# SELECTED EXTRACT

So, on to mental health services. K sees the same consultant as me. It appears that we also share the same personality disorder label. K has repeatedly tried to get help from a social worker or community mental health nurse. As with me, the answer has always been a resounding  no. K feels very angry that her attempts to help herself are simply used against her as proof that she doesn’t need any help. She is utterly exhausted and close to breakdown, but knows that when she comes out the other end, nothing will have changed. All she wants right now is a break from being her partners carer. Just a few days to get her head together. The affair is her first, and not at all her usual behaviour. She has reached the stage where it makes sense to her to take an overdose now. Not to die, but to get some time on the ward away from real life. In reality it is her partner who needs to be in hospital, but he knows enough about how it works to be able to escape a section. So what else can she do?

The reason I wrote about K today is that there are so many other K’s living in this country. Not quite ill enough to be allocated a keyworker or cpn, but too ill to manage their own lives. Let down by the NHS because it is so underfunded and understaffed that it can only help the worst cases. In a few months K will probably fall into that category. At least then she will receive help. But the road back to health will be so much longer than it needed to be. It’s a shame.

6 Responses to “Go away and come back when you’re dying.”

  1. Lola Snow Says:

    This was a very thought provoking post. Its so frightening to think the pressure she must be under. Its soul destroying, but happens all too often. Wish i had something more to offer than that, but what can anybody say? Are you ok? Its not easy having to listen to and feel someones pain lke that. Especially when you are trying hard to tread water yourself. Lola x

  2. bippidee Says:

    I’m fine lola thankyou. I have a tendency to be great with other people’s problems but rubbish with my own lol.

  3. Lola Snow Says:

    Yeah, its a shame logic never quite works with mental illness 🙂
    I wonder if thats why every MH professional i have ever met is slightly unhinged. Sometimes i struggled to tell the doctors from the patients at the hospital….

Saved data entries
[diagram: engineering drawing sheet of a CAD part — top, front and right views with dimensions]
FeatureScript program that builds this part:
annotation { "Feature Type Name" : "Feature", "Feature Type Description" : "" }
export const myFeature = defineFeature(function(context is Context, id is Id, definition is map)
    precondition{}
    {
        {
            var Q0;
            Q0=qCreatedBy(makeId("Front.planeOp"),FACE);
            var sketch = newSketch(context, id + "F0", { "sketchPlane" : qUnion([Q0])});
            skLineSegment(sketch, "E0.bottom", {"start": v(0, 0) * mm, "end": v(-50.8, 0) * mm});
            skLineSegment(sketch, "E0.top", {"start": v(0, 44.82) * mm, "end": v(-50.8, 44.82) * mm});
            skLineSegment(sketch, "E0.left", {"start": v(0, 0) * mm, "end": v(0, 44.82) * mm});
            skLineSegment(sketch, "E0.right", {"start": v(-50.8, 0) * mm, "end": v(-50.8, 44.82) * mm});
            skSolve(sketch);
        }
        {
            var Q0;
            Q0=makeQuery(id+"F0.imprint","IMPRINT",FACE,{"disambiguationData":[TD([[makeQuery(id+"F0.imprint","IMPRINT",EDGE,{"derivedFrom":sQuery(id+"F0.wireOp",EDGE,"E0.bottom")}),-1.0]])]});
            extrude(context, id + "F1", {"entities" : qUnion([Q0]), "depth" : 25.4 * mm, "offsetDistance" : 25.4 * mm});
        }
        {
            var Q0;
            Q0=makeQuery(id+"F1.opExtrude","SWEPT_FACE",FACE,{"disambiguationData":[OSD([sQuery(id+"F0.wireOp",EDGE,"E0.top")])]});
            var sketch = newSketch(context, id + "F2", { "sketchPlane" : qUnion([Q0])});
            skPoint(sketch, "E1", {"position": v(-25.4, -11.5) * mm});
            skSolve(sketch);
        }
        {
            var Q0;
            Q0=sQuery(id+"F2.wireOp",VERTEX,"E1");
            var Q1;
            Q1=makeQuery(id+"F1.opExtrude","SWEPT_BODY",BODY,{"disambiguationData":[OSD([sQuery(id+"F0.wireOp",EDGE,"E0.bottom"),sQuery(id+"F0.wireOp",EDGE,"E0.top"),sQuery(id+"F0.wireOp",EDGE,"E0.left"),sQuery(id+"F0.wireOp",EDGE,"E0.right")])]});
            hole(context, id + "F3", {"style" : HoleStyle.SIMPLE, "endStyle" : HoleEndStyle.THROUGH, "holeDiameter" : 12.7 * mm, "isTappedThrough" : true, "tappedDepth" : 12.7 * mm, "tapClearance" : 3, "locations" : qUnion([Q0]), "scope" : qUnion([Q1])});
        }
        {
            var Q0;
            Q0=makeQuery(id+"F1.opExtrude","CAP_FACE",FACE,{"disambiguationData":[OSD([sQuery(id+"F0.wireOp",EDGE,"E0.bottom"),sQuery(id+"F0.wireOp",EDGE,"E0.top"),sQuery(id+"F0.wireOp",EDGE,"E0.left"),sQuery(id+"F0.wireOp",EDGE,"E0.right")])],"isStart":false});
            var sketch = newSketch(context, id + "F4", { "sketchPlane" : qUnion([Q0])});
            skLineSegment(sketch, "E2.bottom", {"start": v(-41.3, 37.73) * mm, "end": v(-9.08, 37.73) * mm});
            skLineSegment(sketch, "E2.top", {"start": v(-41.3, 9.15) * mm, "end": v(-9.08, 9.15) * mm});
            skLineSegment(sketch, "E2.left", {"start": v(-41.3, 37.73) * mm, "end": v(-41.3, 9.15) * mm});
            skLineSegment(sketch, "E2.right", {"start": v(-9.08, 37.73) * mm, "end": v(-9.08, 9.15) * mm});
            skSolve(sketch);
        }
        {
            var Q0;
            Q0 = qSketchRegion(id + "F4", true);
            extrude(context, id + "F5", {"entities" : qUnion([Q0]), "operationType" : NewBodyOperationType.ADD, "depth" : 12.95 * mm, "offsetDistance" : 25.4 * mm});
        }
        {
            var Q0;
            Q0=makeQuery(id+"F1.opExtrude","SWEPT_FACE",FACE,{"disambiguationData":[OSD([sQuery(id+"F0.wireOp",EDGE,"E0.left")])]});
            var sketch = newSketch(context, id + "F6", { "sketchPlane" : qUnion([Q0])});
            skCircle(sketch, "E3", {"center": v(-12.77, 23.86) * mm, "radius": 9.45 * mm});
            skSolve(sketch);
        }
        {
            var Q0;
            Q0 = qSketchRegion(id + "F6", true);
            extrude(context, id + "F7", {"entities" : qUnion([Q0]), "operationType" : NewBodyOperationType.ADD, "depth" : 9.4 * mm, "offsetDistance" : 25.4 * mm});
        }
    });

# THE PROBLEM
Pick up the blog post about K and mental health services after its last sentence and continue it.

# YOUR RESPONSE
  4. Madsadgirl Says:

    Good post. Like you I seem to be able to cope with other people’s problems better than my own, so I know where you are coming from on this.
    I guess it is all part of the discrimination and stigma that is attached to the whole issue of mental health. It’s not high-tech, it’s not ground-breaking, there is no glamour associated with it, so nobody in high places worries that the needs of the mentally ill aren’t being met.

  5. Alison Says:

    A very good post and it certainly highlights the problems with the mental health system in the UK.

  6. Zoe Says:

    Yes I share this kind of experience too. Not me but people I know who haven’t the luck to have been diagnosed with the ‘right’ illness and therefore fall completely through the net. I feel of limited use to them as my own experience is so different. I have never had a problem accessing the services that I needed. Nor do I have to struggle to get by on minimal benefits.

    One thing you mention about your friend struck a chord however. She feels guilty about being on benefits. I know someone like this too, and I advise her to work on developing a sense of entitlement! Having enough to live on is right at the base of our pyramid of needs. ‘K’ needs to work on developing her self-esteem, starting with the basics and hopefully moving on to other areas of her life…like the relationships she chooses. Anyway, thanks for sharing this. I like your writing.